I've come to the conclusion that the best way (as an individual) to handle this sort of thing is to create personas for different contexts. You'll need fake ids, but you won't be using them for anything technically illegal (no fraud, no underage drinking). You just show them to people/systems that want the info to track you - like loyalty cards (that you then only use with cash).
That way you end up with a handful of distinct personas that all have data trails but only have data trails in specific contexts so that cross-referencing is impossible.
When information is power, privacy is freedom.
Are you sure that cross checking is impossible?
https://panopticlick.eff.org/
And that's just one example. Truly big data will be essentially impossible to hide from completely. It doesn't need to reach a 100% positive result before people start treating it like it is, and that's only one possible problem that we should fully expect to arise from this.

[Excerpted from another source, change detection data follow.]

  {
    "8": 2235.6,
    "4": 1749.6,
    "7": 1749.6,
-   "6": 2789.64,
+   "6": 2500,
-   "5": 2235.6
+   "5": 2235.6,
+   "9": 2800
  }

Here's another that could make your idea less effective as well:
http://www.nytimes.com/2013/07/15/business/attention-shopper-stores-are-tracking-your-cell.html?pagewanted=all&_r=0
We wring our hands at the accursed sellers and buyers of our browsing habits. We glibly ignore what happens when we sit for a few hours in front of a television screen. Knowing our browsing habits gets us targeted ads. Getting our minds in a receptive mood by showing the trash that passes for content on commercial TV, then cramming crafty advertising into those receptive minds impels us to do things we wouldn't be predicted to do, which is manipulation.
Why do Americans lust after 2-ton gas-guzzlers to taxi the kids to school and fetch a couple of bags of groceries from the supermarket? Why does PHaRMA spend untold billions advertising expensive drugs that, in many cases, are no more effective than over-the-counter remedies? Why do so many of our people live in McMansions so expensive they are a paycheck away from foreclosure? Because advertising to minds pried open by "must-see" TV works.

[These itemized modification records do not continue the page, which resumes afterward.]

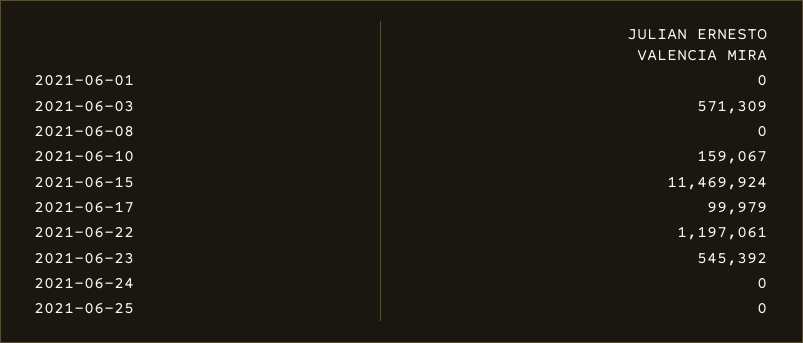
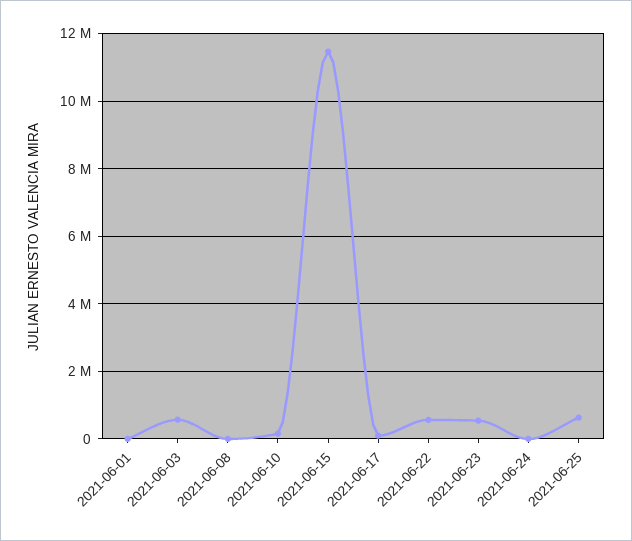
  {
    "2021-06-01": 0,
    "2021-06-03": 571309,
    "2021-06-08": 0,
    "2021-06-10": 159067,
    "2021-06-15": 11469924,
    "2021-06-17": 99979,
-   "2021-06-22": 1197061,
+   "2021-06-22": 600000,
    "2021-06-23": 545392,
    "2021-06-24": 0,
-   "2021-06-25": 0
+   "2021-06-25": 600000
  }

The TV tells them what they want and how to get it - no money down, pennies per week. And this relentless barrage of hard, soft, and subliminal sales messages passes into the TV-watcher's mind with nothing getting in the way like critical thinking, priorities, or social or environmental concerns.
We ought to be more worried about what 10-20 hours watching TV every week is doing to us and our society than whether Google is showing us an ad for suntan lotion after we've booked a trip to the Caribbean.